▶ _Task_:
Please render every line of text in the records below as one numbered list, skipping blank lines and leaving the pictures out.

▶ _Supplied information_:
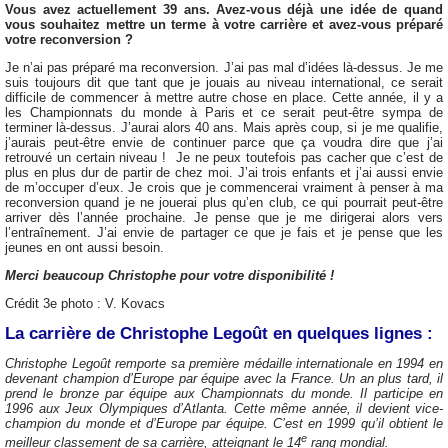
Vous avez actuellement 39 ans. Avez-vous déjà une idée de quand
vous souhaitez mettre un terme à votre carrière et avez-vous préparé
votre reconversion ?
Je n’ai pas préparé ma reconversion. J’ai pas mal d’idées là-dessus. Je me
suis toujours dit que tant que je jouais au niveau international, ce serait
difficile de commencer à mettre autre chose en place. Cette année, il y a
les Championnats du monde à Paris et ce serait peut-être sympa de
terminer là-dessus. J’aurai alors 40 ans. Mais après coup, si je me qualifie,
j’aurais peut-être envie de continuer parce que ça voudra dire que j’ai
retrouvé un certain niveau ! Je ne peux toutefois pas cacher que c’est de
plus en plus dur de partir de chez moi. J’ai trois enfants et j’ai aussi envie
de m’occuper d’eux. Je crois que je commencerai vraiment à penser à ma
reconversion quand je ne jouerai plus qu’en club, ce qui pourrait peut-être
arriver dès l’année prochaine. Je pense que je me dirigerai alors vers
l’entraînement. J’ai envie de partager ce que je fais et je pense que les
jeunes en ont aussi besoin.
Merci beaucoup Christophe pour votre disponibilité !
Crédit 3e photo : V. Kovacs
La carrière de Christophe Legoût en quelques lignes :
Christophe Legoût remporte sa première médaille internationale en 1994 en
devenant champion d’Europe par équipe avec la France. Un an plus tard, il
prend le bronze par équipe aux Championnats du monde. Il participe en
1996 aux Jeux Olympiques d’Atlanta. Cette même année, il devient vice-
champion du monde et d’Europe par équipe. C’est en 1999 qu’il obtient le
e
meilleur classement de sa carrière, atteignant le 14
rang mondial.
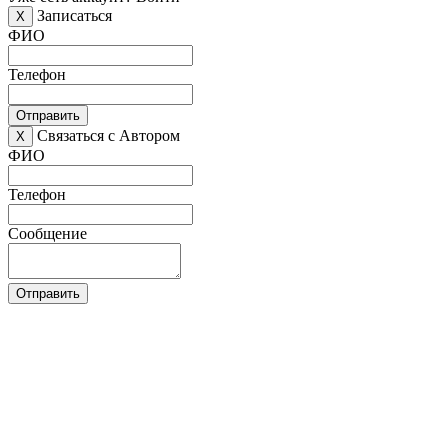
Записаться
X
ФИО
Телефон
Отправить
Связаться с Автором
X
ФИО
Телефон
Сообщение
Отправить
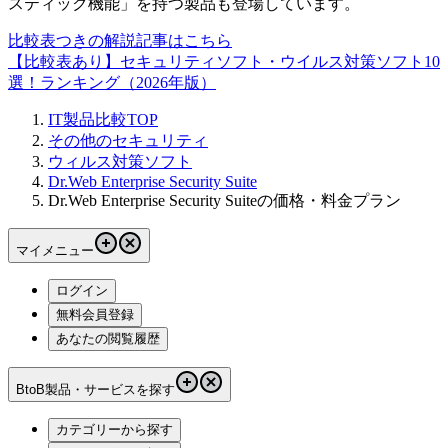
スティック機能」を持つ製品も登場しています。
比較表つきの解説記事はこちら
【比較表あり】セキュリティソフト・ウイルス対策ソフト10
選！ランキング（2026年版）
IT製品比較TOP
その他のセキュリティ
ウィルス対策ソフト
Dr.Web Enterprise Security Suite
Dr.Web Enterprise Security Suiteの価格・料金プラン
マイメニュー
ログイン
無料会員登録
あなたの閲覧履歴
BtoB製品・サービスを探す
カテゴリーから探す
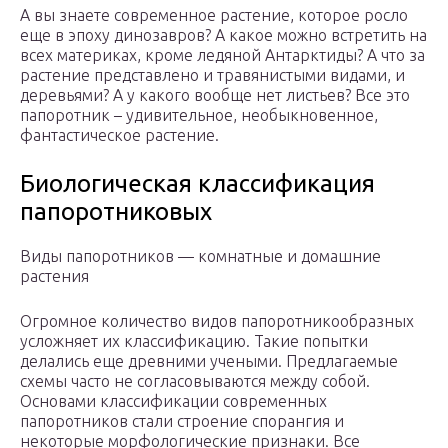
А вы знаете современное растение, которое росло
еще в эпоху динозавров? А какое можно встретить на
всех материках, кроме ледяной Антарктиды? А что за
растение представлено и травянистыми видами, и
деревьями? А у какого вообще нет листьев? Все это
папоротник – удивительное, необыкновенное,
фантастическое растение.
Биологическая классификация
папоротниковых
Виды папоротников — комнатные и домашние
растения
Огромное количество видов папоротникообразных
усложняет их классификацию. Такие попытки
делались еще древними учеными. Предлагаемые
схемы часто не согласовываются между собой.
Основами классификации современных
папоротников стали строение спорангия и
некоторые морфологические признаки. Все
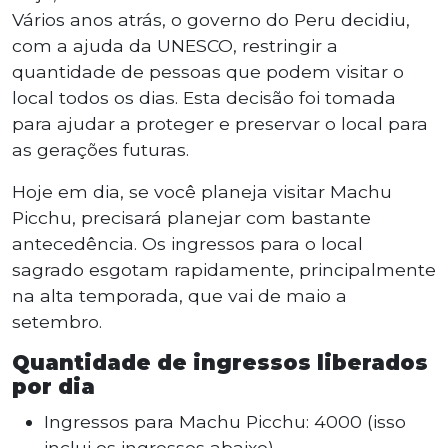
Vários anos atrás, o governo do Peru decidiu,
com a ajuda da UNESCO, restringir a
quantidade de pessoas que podem visitar o
local todos os dias. Esta decisão foi tomada
para ajudar a proteger e preservar o local para
as gerações futuras.
Hoje em dia, se você planeja visitar Machu
Picchu, precisará planejar com bastante
antecedência. Os ingressos para o local
sagrado esgotam rapidamente, principalmente
na alta temporada, que vai de maio a
setembro.
Quantidade de ingressos liberados
por dia
Ingressos para Machu Picchu: 4000 (isso
inclui os ingressos abaixo)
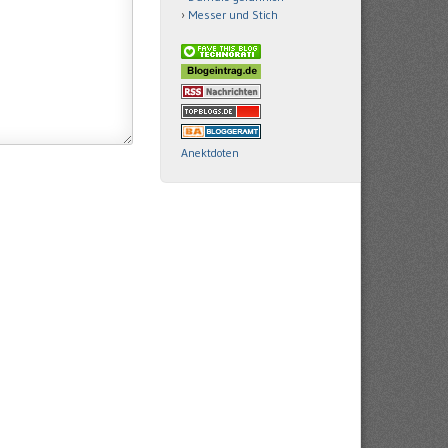
Messer und Stich
Anektdoten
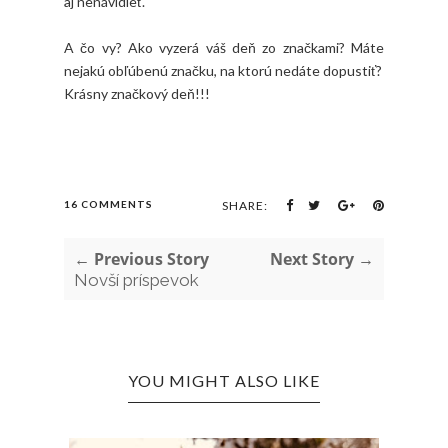
aj nenávidieť.
A čo vy? Ako vyzerá váš deň zo značkami? Máte
nejakú obľúbenú značku, na ktorú nedáte dopustiť?
Krásny značkový deň!!!
16 COMMENTS
SHARE:
← Previous Story
Next Story →
Novší príspevok
YOU MIGHT ALSO LIKE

▶ _Answer to this task_:
1. Vous avez actuellement 39 ans. Avez-vous déjà une idée de quand
2. vous souhaitez mettre un terme à votre carrière et avez-vous préparé
3. votre reconversion ?
4. Je n’ai pas préparé ma reconversion. J’ai pas mal d’idées là-dessus. Je me
5. suis toujours dit que tant que je jouais au niveau international, ce serait
6. difficile de commencer à mettre autre chose en place. Cette année, il y a
7. les Championnats du monde à Paris et ce serait peut-être sympa de
8. terminer là-dessus. J’aurai alors 40 ans. Mais après coup, si je me qualifie,
9. j’aurais peut-être envie de continuer parce que ça voudra dire que j’ai
10. retrouvé un certain niveau ! Je ne peux toutefois pas cacher que c’est de
11. plus en plus dur de partir de chez moi. J’ai trois enfants et j’ai aussi envie
12. de m’occuper d’eux. Je crois que je commencerai vraiment à penser à ma
13. reconversion quand je ne jouerai plus qu’en club, ce qui pourrait peut-être
14. arriver dès l’année prochaine. Je pense que je me dirigerai alors vers
15. l’entraînement. J’ai envie de partager ce que je fais et je pense que les
16. jeunes en ont aussi besoin.
17. Merci beaucoup Christophe pour votre disponibilité !
18. Crédit 3e photo : V. Kovacs
19. La carrière de Christophe Legoût en quelques lignes :
20. Christophe Legoût remporte sa première médaille internationale en 1994 en
21. devenant champion d’Europe par équipe avec la France. Un an plus tard, il
22. prend le bronze par équipe aux Championnats du monde. Il participe en
23. 1996 aux Jeux Olympiques d’Atlanta. Cette même année, il devient vice-
24. champion du monde et d’Europe par équipe. C’est en 1999 qu’il obtient le
25. e
26. meilleur classement de sa carrière, atteignant le 14
27. rang mondial.
28. Записаться
29. X
30. ФИО
31. Телефон
32. Отправить
33. Связаться с Автором
34. X
35. ФИО
36. Телефон
37. Сообщение
38. Отправить
39. スティック機能」を持つ製品も登場しています。
40. 比較表つきの解説記事はこちら
41. 【比較表あり】セキュリティソフト・ウイルス対策ソフト10
42. 選！ランキング（2026年版）
43. IT製品比較TOP
44. その他のセキュリティ
45. ウィルス対策ソフト
46. Dr.Web Enterprise Security Suite
47. Dr.Web Enterprise Security Suiteの価格・料金プラン
48. マイメニュー
49. ログイン
50. 無料会員登録
51. あなたの閲覧履歴
52. BtoB製品・サービスを探す
53. カテゴリーから探す
54. А вы знаете современное растение, которое росло
55. еще в эпоху динозавров? А какое можно встретить на
56. всех материках, кроме ледяной Антарктиды? А что за
57. растение представлено и травянистыми видами, и
58. деревьями? А у какого вообще нет листьев? Все это
59. папоротник – удивительное, необыкновенное,
60. фантастическое растение.
61. Биологическая классификация
62. папоротниковых
63. Виды папоротников — комнатные и домашние
64. растения
65. Огромное количество видов папоротникообразных
66. усложняет их классификацию. Такие попытки
67. делались еще древними учеными. Предлагаемые
68. схемы часто не согласовываются между собой.
69. Основами классификации современных
70. папоротников стали строение спорангия и
71. некоторые морфологические признаки. Все
72. Vários anos atrás, o governo do Peru decidiu,
73. com a ajuda da UNESCO, restringir a
74. quantidade de pessoas que podem visitar o
75. local todos os dias. Esta decisão foi tomada
76. para ajudar a proteger e preservar o local para
77. as gerações futuras.
78. Hoje em dia, se você planeja visitar Machu
79. Picchu, precisará planejar com bastante
80. antecedência. Os ingressos para o local
81. sagrado esgotam rapidamente, principalmente
82. na alta temporada, que vai de maio a
83. setembro.
84. Quantidade de ingressos liberados
85. por dia
86. Ingressos para Machu Picchu: 4000 (isso
87. inclui os ingressos abaixo)
88. Messer und Stich
89. Anektdoten
90. aj nenávidieť.
91. A čo vy? Ako vyzerá váš deň zo značkami? Máte
92. nejakú obľúbenú značku, na ktorú nedáte dopustiť?
93. Krásny značkový deň!!!
94. 16 COMMENTS
95. SHARE:
96. ← Previous Story
97. Next Story →
98. Novší príspevok
99. YOU MIGHT ALSO LIKE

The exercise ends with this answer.